_Given exercise_
Copy the data below word for word, starting at the line that contains "Q: Tell me how many dowels there are." and ending at the last line of the data, and leave the pictures out of your copy.

_Material to process_
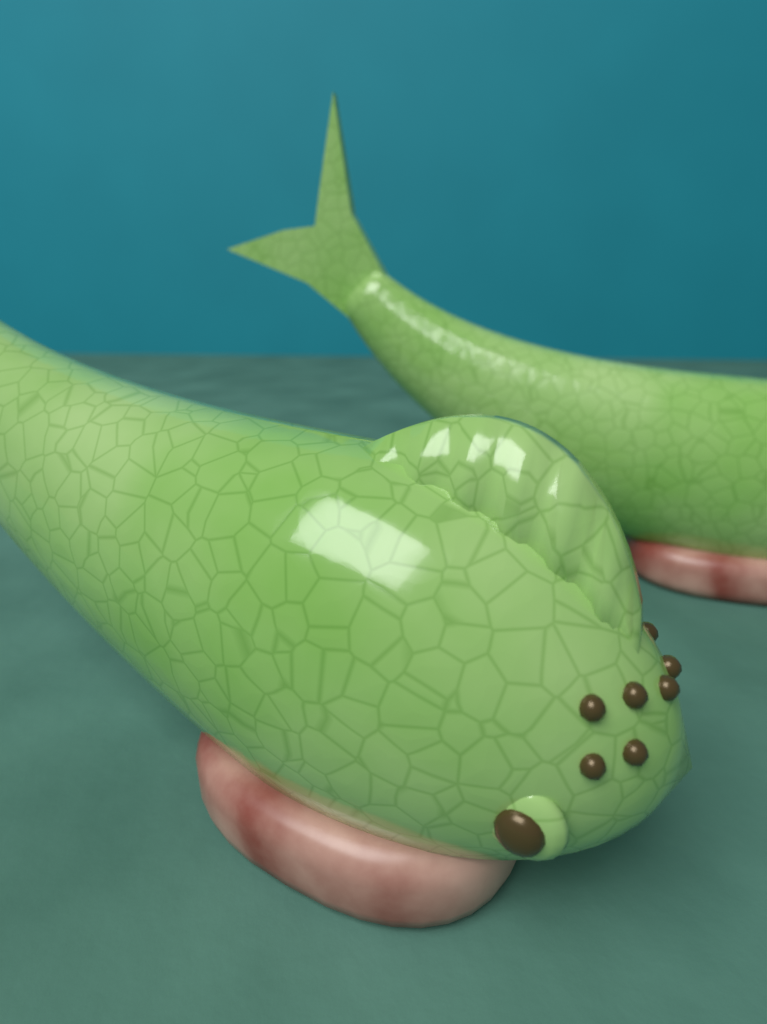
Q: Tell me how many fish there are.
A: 2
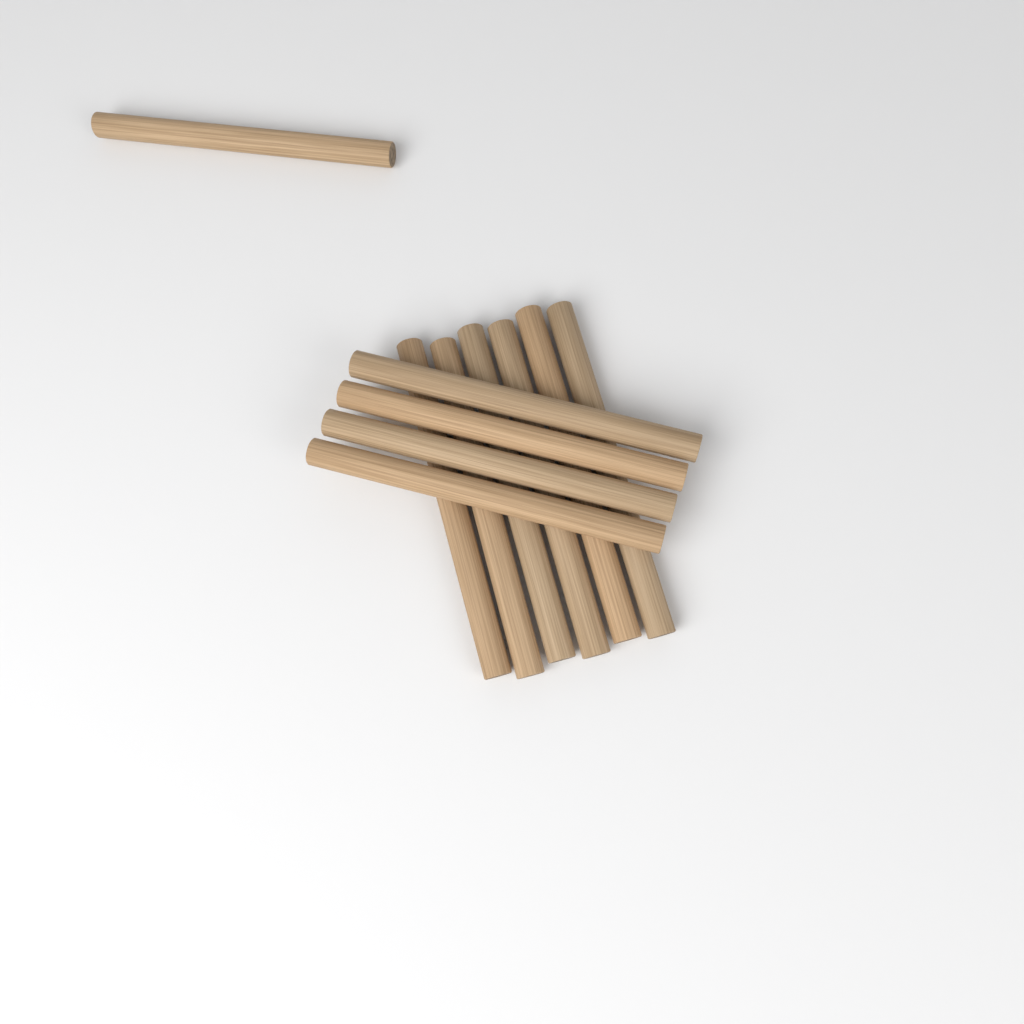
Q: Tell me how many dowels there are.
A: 11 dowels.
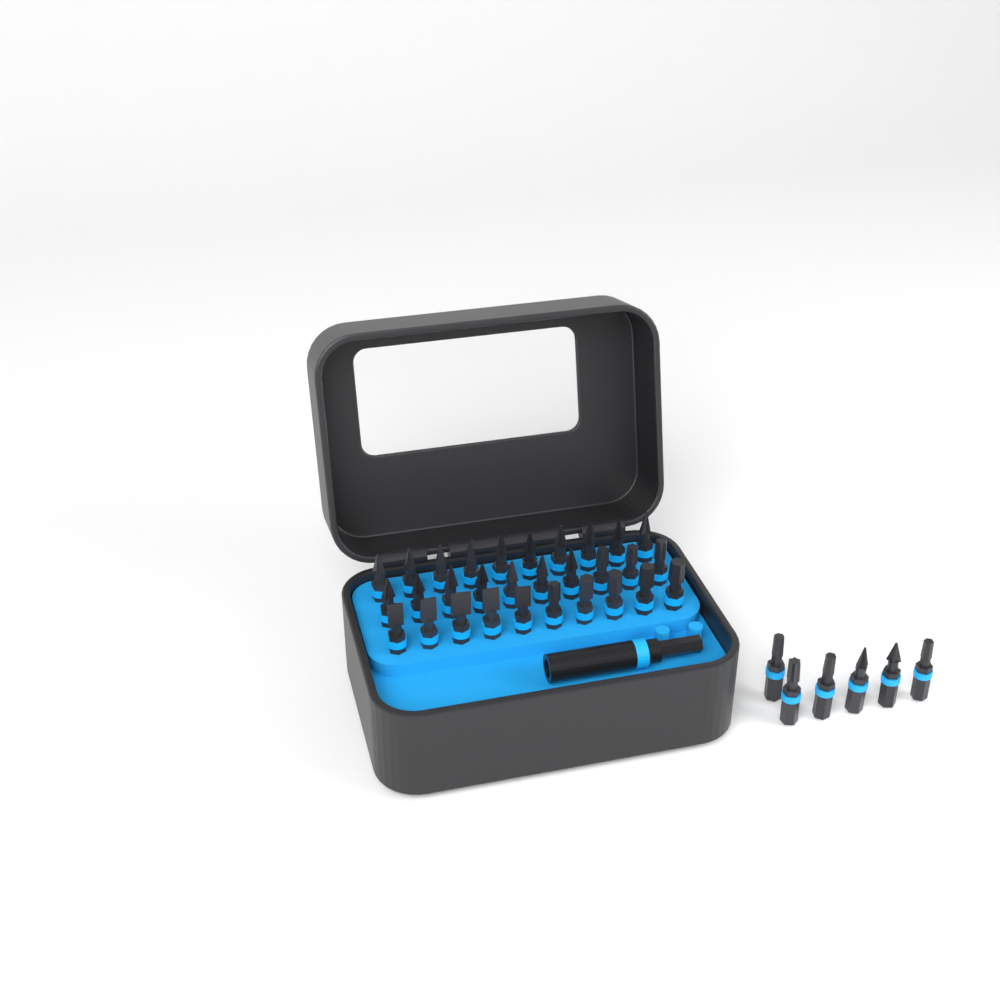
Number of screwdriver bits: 36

_Solution to this exercise_
Q: Tell me how many dowels there are.
A: 11 dowels.
Number of screwdriver bits: 36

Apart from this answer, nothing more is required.